Liputan6.com, Washington - Duta Besar Korea Utara untuk PBB Kim Song membela peluncuran rudal balistik antar benua (ICBM) yang dilakukan negaranya pada Rabu (12/7/2023). Pembelaan itu disampaikannya di forum Dewan Keamanan (DK) PBB pada Kamis (13/7), fenomena yang langka terjadi.
Kim Song menjelaskan kepada anggota DK PBB bahwa uji coba rudal Hwasong-18 tersebut adalah pelaksanaan yang sah dari hak Korea Utara untuk membela diri. Amerika Serikat (AS), menurutnya, telah meningkatkan ketegangan regional dengan ancaman nuklir dan pengerahan kapal selam bertenaga nuklir ke Korea Selatan untuk pertama kalinya dalam 14 tahun.
Advertisement
Peluncuran Hwasong-18, tegas Kim Song, tidak berdampak negatif pada keamanan negara tetangga. Dia merujuk pada pernyataan otoritas Jepang yang menyebutkan bahwa ICBM yang diluncurkan pihaknya terbang dengan sudut curam dan mendarat di perairan terbuka di luar Zona Ekonomi Eksklusif (ZEE) Jepang. Demikian seperti dilansir AP, Jumat (14/7).
Duta Besar Korea Selatan untuk PBB Hwang Joon Kook membalas pernyataan tersebut dengan bertanya, "Bagaimana peluncuran ICBM dapat membuat negara tetangga merasa aman?"
Hwang Joon Kook menegaskan bahwa setiap peluncuran rudal balistik memungkinkan Korea Utara memajukan teknologinya menuju tujuannya, yaitu memiliki gudang senjata nuklir.
Para diplomat di PBB menuturkan bahwa kemunculan Kim Song menandai pertama kalinya bagi seorang diplomat Korea Utara berbicara di DK PBB sejak tahun 2017.
Sesaat sebelum pertemuan, 10 anggota DK PBB termasuk AS, Jepang, dan Korea Selatan mengutuk uji coba ICBM Korea Utara dan menekankan bahwa itu merupakan peluncuran rudal balistik ke-20 tahun ini, secara terang-terangan melanggar sejumlah resolusi DK PBB yang melarang tes semacam itu.
Pernyataan dari 10 negara juga menyebutkan mereka tetap berkomitmen untuk berdiplomasi tanpa prasyarat. Namun, Kim Song tidak menyinggung soal dialog yang terhenti sejak 2018.

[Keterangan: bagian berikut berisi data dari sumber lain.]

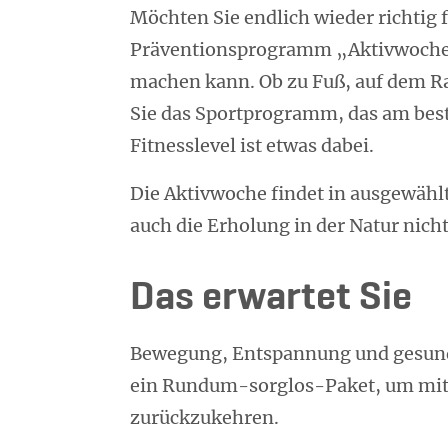
Möchten Sie endlich wieder richtig
Präventionsprogramm „Aktivwoche”
machen kann. Ob zu Fuß, auf dem R
Sie das Sportprogramm, das am beste
Fitnesslevel ist etwas dabei.
Die Aktivwoche findet in ausgewähl
auch die Erholung in der Natur nicht
Das erwartet Sie
Bewegung, Entspannung und gesunde
ein Rundum-sorglos-Paket, um mit 
zurückzukehren.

DK PBB memberlakukan sanksi pasca uji coba senjata nuklir pertama Korea Utara pada tahun 2006 dan memperketatnya selama bertahun-tahun dalam 10 resolusi, yang sejauh ini dinilai tidak berhasil mengekang program rudal balistik dan nuklir negara itu.
Resolusi sanksi terakhir diadopsi oleh DK PBB pada Desember 2017. Pada Mei 2022, Rusia dan China memveto resolusi yang disponsori AS, yang akan memberlakukan sanksi baru atas serentetan peluncuran ICBM.
Sejak saat itu, Rusia dan China, yang merupakan anggota tetap DK PBB yang memiliki hak veto telah memblokir setiap tindakan DK PBB terhadap Korea Utara, termasuk kecaman via media.
China Serukan Dialog
Duta Besar China untuk PBB Zhang Jun menggarisbawahi peluncuran terbaru rudal balistik oleh Korea Utara dan pada saat bersamaan dia mengkritik meningkatnya tekanan militer AS terhadap Korea Utara serta pengerahan senjata strategis AS ke Semenanjung Korea.
Dia mengatakan, pandangan lama AS dan negara lain bahwa Korea Utara menimbulkan ancaman keamanan dan obsesi Barat terhadap sanksi telah menempatkan Korea Utara di bawah tekanan eksistensial. Sementara itu, kekhawatiran sah Korea Utara diabaikan.
Zhang Jun mengatakan sejarah sejak 1990-an dengan jelas menunjukkan bahwa dialog dan negosiasi adalah satu-satunya cara untuk meredakan ketegangan. Dia mendesak AS dan Korea Utara untuk melanjutkan pembicaraan.